Parfois, tout s’arrêtait, l'air s’épaississait, vide, creux, nous arrêtions de respirer une seconde, était-ce terminé, le temps des amours allait-il s’achever après cette dernière plainte, eh non, tout recommençait. Les craquements, les renvois bruyants, les ricanements, tous en même temps, et plus fort, et plus vite. Les bestioles laissaient dans les roseaux de longues traînées gluantes remplies de grains noirs qui donneraient des têtards, puis des crapauds, grenouilles, rainettes, alors l'été suivant, tout reprendrait, la bande sonore, les ploc dans l’eau, et les affreuses bestioles pleines de pustules, figées sur les escaliers menant à la maison que nous risquions d’écraser d’un pas aveugle.


Plus tard dans la saison, le son qui éclatait en fanfare à l’aube des dimanches d’été, c’était le concours de pêche. Des hommes s'installaient autour du lac, un bidon à leur droite, une canne à pêche dans la main, un coup à boire, un chapeau, un pliant pour accueillir leurs fesses. Il y avait des joutes, un type disait au micro « trois, deux, un, lancez les lignes », on sursautait, puis on distinguait le bruit léger de dizaines de hameçons percutant l’eau. Je me rendormais, mais le cri reprenait « sortez les lignes ». Il faisait jour, et tiède, je n’aimais pas me lever tôt, je râlais. Chez nous, le petit déjeuner se prenait à une heure humaine, 9h00 ou 9h30, dans l’odeur du café fraîchement moulu, des croissants, de la confiture fraises-groseilles cuite et mise en pots au chalet de la grand-mère.

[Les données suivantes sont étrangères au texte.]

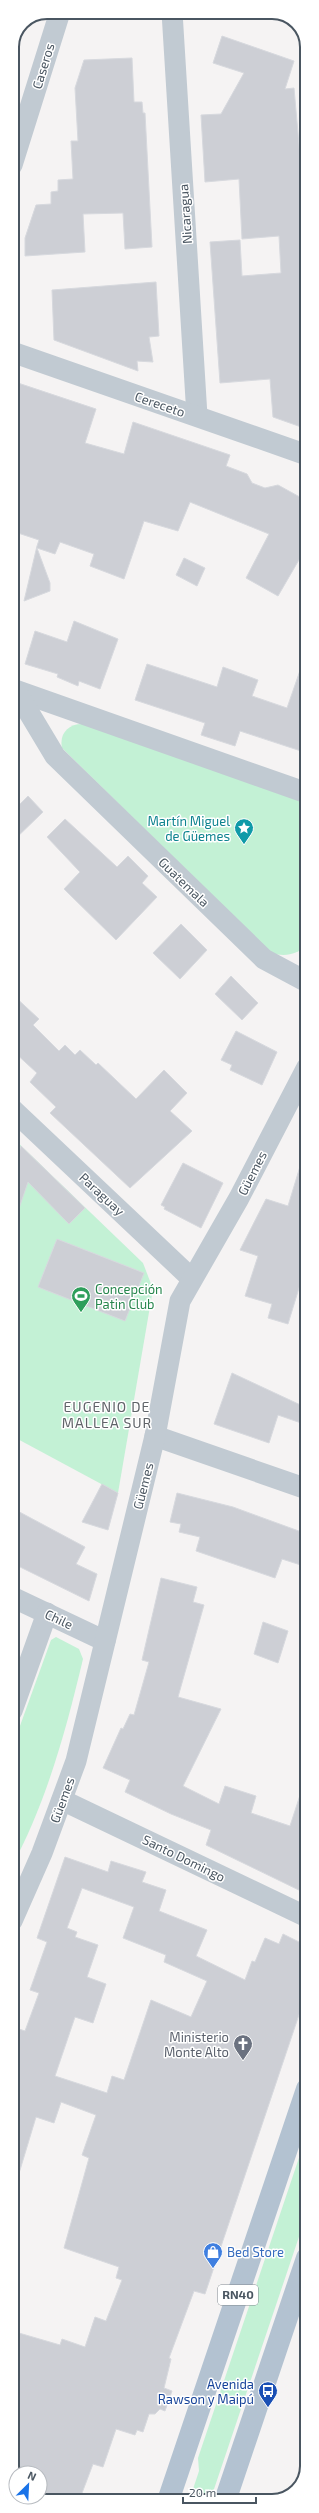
<svg xmlns="http://www.w3.org/2000/svg" width="319" height="2513" font-family="'Exo 2',sans-serif">
<style>
.green{fill:#c3f1d5}
.building{fill:#cdcfd5;stroke:#d7d9de;fill-rule:evenodd}
.lines{fill:none;stroke-linecap:round;stroke-linejoin:round}
.minor{stroke:#c1cad2;stroke-width:21}
.primary{stroke:#b3c2d1;stroke-width:22}
.labels{text-anchor:middle;stroke-width:3;stroke-linejoin:round;paint-order:stroke}
.shield{fill:#fff;stroke:#808990;stroke-width:1}
.shield-label{font-size:12px;font-weight:bold;fill:#4a5661}
.street-label{font-size:13px;fill:#4a5661;stroke:#fff}
.culture-label{font-size:13px;fill:#0d838f;stroke:#fff;text-anchor:end}
.leisure-label{font-size:13px;fill:#27864d;stroke:#fff;text-anchor:start}
.worship-label{font-size:13px;fill:#5b616d;stroke:#fff;text-anchor:end}
.shop-label{font-size:13px;fill:#366cbe;stroke:#fff;text-anchor:start}
.transit-label{font-size:13px;fill:#164399;stroke:#fff;text-anchor:end}
.neighbourhood-label{font-size:14px;letter-spacing:1px;fill:#5f6368;stroke:#fff}
.rim{fill:none;stroke:#4a5661;stroke-width:2}
</style>
<rect width="100%" height="100%" fill="#f5f3f3"/>
<!-- green -->
<g class="green">
<path d="M 82,724 L 307,801 L 307,945 C 296,955 285,957 271,953 L 62,748 C 59,734 68,724 82,724 Z"/>
<polygon points="12,1137 143,1263 153,1289 118,1493 12,1436"/>
<path d="M 56,1637 L 79,1649 L 83,1659 C 66,1730 47,1801 12,1866 L 12,1748 L 51,1640 Z"/>
<polygon points="307,2134 307,2213 210,2501 189,2501 199,2471 198,2458"/>
</g>
<!-- building -->
<g class="building">
<polygon points="222,36 294,61 285,89 294,88 307,235 307,404 302,405 304,428 273,417 270,379 220,383 210,242 240,240 242,276 281,273 279,236 242,239 239,179 205,182 201,115 221,114 244,73 213,63"/>
<polygon points="132,58 134,102 142,102 143,113 145,113 152,247 125,249 123,213 83,214 85,252 25,256 25,238 36,205 51,204 51,192 58,191 58,180 73,179 71,141 78,141 75,88 84,60"/>
<polygon points="156,282 159,336 149,337 153,362 137,361 138,371 54,340 52,290"/>
<polygon points="12,381 96,409 85,443 124,454 133,422 230,455 226,466 247,474 252,483 265,488 278,485 307,501 307,546 278,596 246,578 269,534 190,502 178,531 144,521 124,579 90,566 94,554 60,542 55,554 37,548 50,583 50,591 24,601 37,546 39,540 12,531"/>
<polygon points="184,558 205,568 197,586 176,575"/>
<polygon points="74,621 118,639 100,689 79,681 78,686 57,677 58,674 25,664 35,631 67,642"/>
<polygon points="304,659 307,660 307,753 240,731 235,746 201,735 205,723 135,700 147,664 217,687 223,667 258,680 252,696 287,708"/>
<polygon points="28,796 43,812 12,842 12,812"/>
<polygon points="65,819 117,867 128,856 148,876 142,883 157,897 116,940 64,889 80,872 47,837"/>
<polygon points="181,924 207,950 180,979 153,953"/>
<polygon points="231,976 258,1003 242,1020 215,994"/>
<polygon points="12,994 39,1019 33,1025 59,1051 65,1045 75,1055 80,1050 96,1065 98,1063 136,1099 164,1070 187,1093 170,1111 192,1131 130,1188 50,1113 56,1107 30,1082 37,1073 12,1050"/>
<polygon points="236,1031 277,1052 262,1085 230,1070 232,1065 221,1060"/>
<polygon points="21,1146 85,1208 69,1224 28,1182 15,1220 12,1219 12,1171"/>
<polygon points="302,1160 307,1161 307,1262 288,1324 268,1318 272,1304 245,1296 258,1256 240,1250 266,1199 288,1206"/>
<polygon points="183,1163 223,1183 201,1228 164,1209 165,1207 161,1205"/>
<polygon points="57,1239 144,1273 125,1321 38,1287"/>
<polygon points="232,1373 307,1408 307,1425 278,1415 269,1443 214,1424"/>
<polygon points="102,1484 118,1493 108,1530 82,1522"/>
<polygon points="177,1493 233,1507 307,1534 307,1567 282,1559 275,1578 196,1551 200,1537 179,1532 181,1524 170,1522"/>
<polygon points="12,1508 85,1547 76,1564 97,1574 89,1601 12,1563"/>
<polygon points="161,1578 197,1587 193,1602 204,1605 178,1697 221,1709 183,1786 219,1804 225,1786 256,1796 251,1813 290,1826 303,1786 307,1787 307,1894 206,1845 211,1830 171,1814 125,1792 130,1780 103,1768 121,1728 123,1729 130,1714 134,1715 149,1662 142,1660"/>
<polygon points="263,1622 288,1631 278,1663 254,1654"/>
<path d="M 65,1857 L 108,1872 L 111,1861 L 146,1872 L 142,1882 L 166,1890 L 159,1911 L 207,1930 L 196,1956 L 245,1980 L 252,1961 L 255,1962 L 265,1938 L 279,1944 L 283,1934 L 307,1946 L 307,1991 L 205,2294 L 194,2291 L 169,2358 L 171,2359 L 164,2388 L 172,2391 L 165,2411 L 160,2409 L 155,2414 L 149,2414 L 143,2432 L 137,2430 L 135,2435 L 116,2429 L 103,2467 L 93,2464 L 79,2501 L 43,2501 L 35,2497 L 40,2497 L 40,2473 L 16,2473 L 16,2477 L 12,2468 L 12,2331 L 60,2345 L 62,2339 L 85,2347 L 95,2317 L 106,2321 L 122,2280 L 116,2278 L 119,2267 L 64,2248 L 89,2158 L 82,2155 L 96,2115 L 61,2102 L 54,2123 L 36,2117 L 17,2180 L 12,2179 L 12,2041 L 16,2028 L 25,2031 L 39,1993 L 30,1990 L 47,1942 L 37,1938 ZM 82,1888 L 134,1907 L 123,1938 L 166,1955 L 164,1962 L 207,1981 L 191,2017 L 151,2000 L 124,2080 L 112,2076 L 107,2093 L 55,2076 L 75,2017 L 93,2023 L 106,1984 L 87,1977 L 98,1945 L 75,1937 L 77,1932 L 67,1928 Z"/>
</g>
<g class="lines">
<!-- minor -->
<g class="minor">
<polyline points="172,12 197,416"/>
<polyline points="12,165 60,12"/>
<polyline points="12,352 307,455"/>
<polyline points="12,689 307,793"/>
<polyline points="16,691 55,756 264,959 307,982"/>
<polyline points="12,1109 192,1279"/>
<polyline points="155,1436 307,1489"/>
<polyline points="12,1597 105,1641"/>
<polyline points="12,1711 47,1613"/>
<polyline points="62,1800 307,1917"/>
<polyline points="12,1921 42,1853 76,1761 155,1436 180,1301 239,1198 307,1067"/>
</g>
<!-- primary -->
<g class="primary">
<polyline points="168,2501 307,2089"/>
<polyline points="225,2501 307,2258"/>
</g>
</g>
<!-- icons -->
<defs>
<symbol id="sight-pin" viewBox="-11 -11 22 30"><path d="M0 17L-7.5 6A9.5 9.5 0 1 1 7.5 6Z" fill="#0f9aa8" stroke="#fff"/><path d="M0-6L1.8-2.2L6-1.7L2.9 1.2L3.7 5.4L0 3.3L-3.7 5.4L-2.9 1.2L-6-1.7L-1.8-2.2Z" fill="#fff"/></symbol>
<symbol id="stadium-pin" viewBox="-11 -11 22 30"><path d="M0 17L-7.5 6A9.5 9.5 0 1 1 7.5 6Z" fill="#2e9e5b" stroke="#fff"/><path d="M0-5a6.5 5 0 1 0 0 10a6.5 5 0 1 0 0-10ZM-3.5-1.8h7v3.6h-7Z" fill="#fff"/></symbol>
<symbol id="church-pin" viewBox="-11 -11 22 30"><path d="M0 17L-7.5 6A9.5 9.5 0 1 1 7.5 6Z" fill="#6b7280" stroke="#fff"/><path d="M-1.2-6h2.4v3.5h3.3v2.4h-3.3V6h-2.4V-.1h-3.3v-2.4h3.3Z" fill="#fff"/></symbol>
<symbol id="shop-pin" viewBox="-11 -11 22 30"><path d="M0 17L-7.5 6A9.5 9.5 0 1 1 7.5 6Z" fill="#3f7fe0" stroke="#fff"/><path d="M-5-2.5h2.3a2.7 3.5 0 0 1 5.4 0H5L5.5 6h-11ZM-1.5-2.5h3a1.5 2.3 0 0 0-3 0Z" fill="#fff"/></symbol>
<symbol id="bus-pin" viewBox="-11 -11 22 30"><path d="M0 17L-7.5 6A9.5 9.5 0 1 1 7.5 6Z" fill="#1a4fb4" stroke="#fff"/><path d="M-5-6H5V4H4V6H2V4H-2V6H-4V4H-5ZM-3.5-4V0h7V-4ZM-3.5 1.2v1.5H-2V1.2ZM2 1.2v1.5H3.5V1.2Z" fill="#fff"/></symbol>
</defs>
<g fill-rule="evenodd">
<use href="#sight-pin" x="233" y="817" width="22" height="30"/>
<use href="#stadium-pin" x="70" y="1285" width="22" height="30"/>
<use href="#church-pin" x="232" y="2033" width="22" height="30"/>
<use href="#shop-pin" x="202" y="2241" width="22" height="30"/>
<use href="#bus-pin" x="257" y="2380" width="22" height="30"/>
</g>
<g class="labels">
<!-- shield labels -->
<rect class="shield" x="218" y="2285" width="40" height="20" rx="3"/>
<g class="shield-label">
<text x="238" y="2299">RN40</text>
</g>
<!-- street labels -->
<g class="street-label">
<text transform="translate(43 66) rotate(-73)" y="5">Caseros</text>
<text transform="translate(185 214) rotate(-94)" y="5">Nicaragua</text>
<text transform="translate(160 404) rotate(19)" y="5">Cereceto</text>
<text transform="translate(184 882) rotate(44)" y="5">Guatemala</text>
<text transform="translate(252 1173) rotate(-63)" y="5">Güemes</text>
<text transform="translate(102 1194) rotate(43)" y="5">Paraguay</text>
<text transform="translate(143 1486) rotate(-76)" y="5">Güemes</text>
<text transform="translate(59 1619) rotate(25)" y="5">Chile</text>
<text transform="translate(62 1800) rotate(-70)" y="5">Güemes</text>
<text transform="translate(184 1858) rotate(26)" y="5">Santo Domingo</text>
</g>
<!-- culture labels -->
<g class="culture-label">
<text x="230" y="826">Martín Miguel<tspan x="230" dy="15">de Güemes</tspan></text>
</g>
<!-- leisure labels -->
<g class="leisure-label">
<text x="95" y="1294">Concepción<tspan x="95" dy="15">Patin Club</tspan></text>
</g>
<!-- worship labels -->
<g class="worship-label">
<text x="229" y="2042">Ministerio<tspan x="229" dy="15">Monte Alto</tspan></text>
</g>
<!-- shop labels -->
<g class="shop-label">
<text x="227" y="2257">Bed Store</text>
</g>
<!-- transit labels -->
<g class="transit-label">
<text x="254" y="2389">Avenida<tspan x="254" dy="15">Rawson y Maipú</tspan></text>
</g>
<!-- neighbourhood labels -->
<g class="neighbourhood-label">
<text x="107" y="1412">EUGENIO DE<tspan x="107" dy="16">MALLEA SUR</tspan></text>
</g>
</g>
<!-- crop -->
<path d="M0 0H319V2513H0ZM47 19H272A28 28 0 0 1 300 47V2466A28 28 0 0 1 272 2494H47A28 28 0 0 1 19 2466V47A28 28 0 0 1 47 19Z" fill="#fff" fill-rule="evenodd"/>
<path class="rim" d="M47 19H272A28 28 0 0 1 300 47V2466A28 28 0 0 1 272 2494H47A28 28 0 0 1 19 2466V47A28 28 0 0 1 47 19Z"/>
<!-- north arrow -->
<g transform="translate(28 2485) rotate(24)"><circle r="19" fill="#ffffff" stroke="#b7bbc0"/>
<path d="M0-3L7 15L0 10L-7 15Z" fill="#1a73e8"/>
<text y="-6" font-size="11" font-weight="bold" text-anchor="middle" fill="#4a5661">N</text>
</g>
<!-- scale -->
<path d="M183 2497v6h73v-6" fill="none" stroke="#4a5661" stroke-width="2"/>
<text x="189" y="2497" font-size="12" fill="#4a5661" stroke="#ffffff" stroke-width="3" paint-order="stroke">20 m</text>
</svg>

Toute la famille convenait que oui, c’était pénible, ces annonces à six heures trente du matin, mais ceux qui dormaient côté est n’entendaient presque rien, ils minimisaient. « Oh ça te fait du bien de te lever tôt pour une fois ». Non, ça ne faisait pas de bien, je me levais à l'aube chaque jour d'école. Le dimanche, ce qui faisait du bien, c’était de sommeiller, s’éveiller à demi, tendre l’oreille, remuer le museau pour flairer le parfum des viennoiseries, vanille, sucre croustillant, se dire qu’on pouvait bien attendre encore un peu, qu'ils appelleraient quand ce sera prêt, alors je fermais les yeux, dans les rais de soleil passant les stores.

Ma chambre donnait à l’ouest, je voulais qu’on me plaigne, qu’on m’autorise à remonter me coucher, je brûlais de m’étendre dans le lit, m’enrouler dans les draps toute la journée, et n’entendre, fenêtres ouvertes, que le glissement d’un bateau, l’atterrissage souple d’un canard, le pépiement des poules d’eau. Des songes.


Sursaut. Gros son brinquebalant, c’est un camion qui passe, l’habitacle presque à hauteur de la terrasse, le chien hurle contre son ennemi, le fourgon rouge. La pause est terminée.

 

Je rentre pour boire et écrire, ce qui est la même chose en somme.